Quuxplusone commented 9 years ago

This file is the result of a bitcode link of some files which have debug info (libc++) and some which do not (all the user files).

I'll try to see if the invariant you mentioned is getting violated in that process. It's also possible that one of the passes we run is dropping something it shouldn't.

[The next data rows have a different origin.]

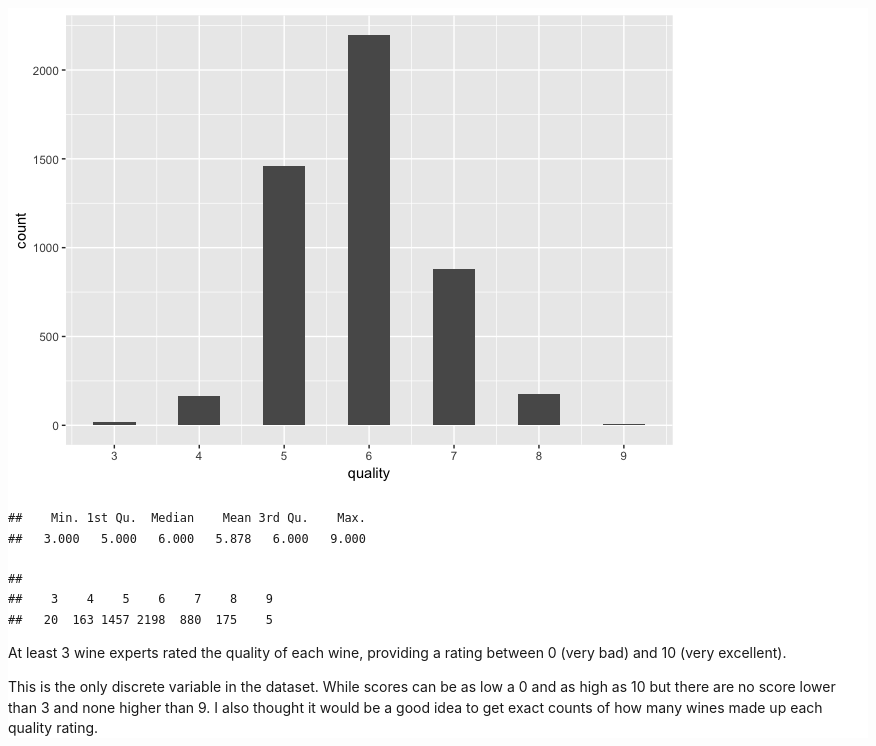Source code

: ![](WhiteWineExploratoryDataAnalysis_files/figure-markdown_github/unnamed-chunk-17-1.png)

    ##    Min. 1st Qu.  Median    Mean 3rd Qu.    Max. 
    ##   3.000   5.000   6.000   5.878   6.000   9.000

    ## 
    ##    3    4    5    6    7    8    9 
    ##   20  163 1457 2198  880  175    5

At least 3 wine experts rated the quality of each wine, providing a rating between 0 (very bad) and 10 (very excellent).

This is the only discrete variable in the dataset. While scores can be as low a 0 and as high as 10 but there are no score lower than 3 and none higher than 9. I also thought it would be a good idea to get exact counts of how many wines made up each quality rating.
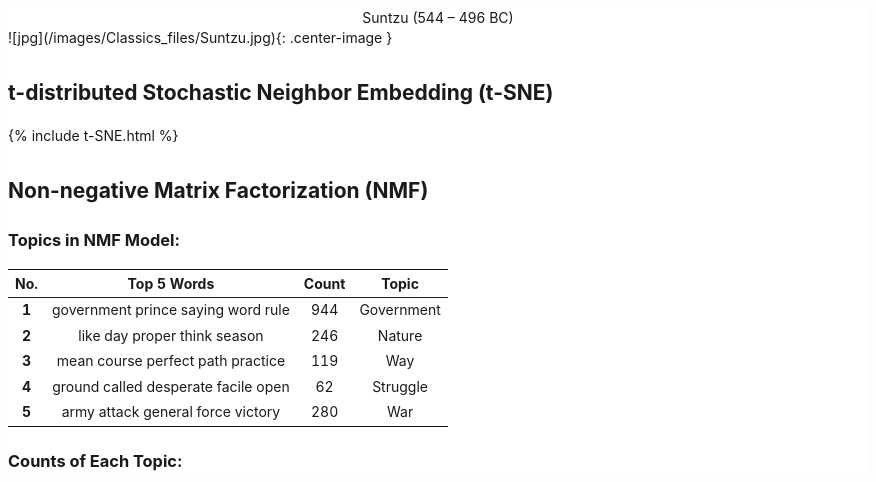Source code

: <center>Suntzu (544 – 496 BC)</center>
![jpg](/images/Classics_files/Suntzu.jpg){: .center-image }

## t-distributed Stochastic Neighbor Embedding (t-SNE)

{% include t-SNE.html %}

## Non-negative Matrix Factorization (NMF)

### Topics in NMF Model:

|  No. | Top 5 Words | Count | Topic |
|:----:|:-----------:|:-----:|:-----:|
| __1__ | government prince saying word rule | 944 | Government |
| __2__ | like day proper think season | 246 | Nature |
| __3__ | mean course perfect path practice | 119 | Way |
| __4__ | ground called desperate facile open | 62 | Struggle |
| __5__ | army attack general force victory | 280 | War |

### Counts of Each Topic:

<div>
<style scoped>
    .dataframe tbody tr th:only-of-type {
        vertical-align: middle;
    }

Quuxplusone commented 9 years ago
In my linked bitcode file, there are some calls to middle which have dbg
attachments (in this case from libgtest, which is built with debug info), and
some calls which do not (other user files built without debug info).
Middle is a comdat function, and the one included in the link output has no dbg
attachments (presumably the copies from those files that were built with debug
info had the attachments). There is also a DISubprogram for middle. I guess if
the callee (middle) has no dbg attachements it should not have a DISubprogram?
I guess I should look at the behavior of the linker in that case?
Quuxplusone commented 9 years ago
Ah, that does sound like it could be an LTO bug:

Build one object (bitcode) file without debug info
Build one object (bitcode) file with debug info.

Have the same comdat function in both.

Choose the non-debug-having implementation of the function, while keeping the
subprogram debug info from the debug-having implementation.

Duncan, does that sound like a thing that can/would happen?

Once we put subprogram debug info as a function metadata attachment, would that
fix this bug?
Quuxplusone commented 9 years ago
(In reply to comment #11)
> Ah, that does sound like it could be an LTO bug:
>
> Build one object (bitcode) file without debug info
> Build one object (bitcode) file with debug info.
>
> Have the same comdat function in both.
>
> Choose the non-debug-having implementation of the function, while keeping
> the subprogram debug info from the debug-having implementation.
>
> Duncan, does that sound like a thing that can/would happen?

Yes, that sounds possible.

> Once we put subprogram debug info as a function metadata attachment, would
> that fix this bug?

Yes, I think so.  That's tracked by bug 23367, which I'm hoping to get back to
soon (along with a bunch of follow-ups).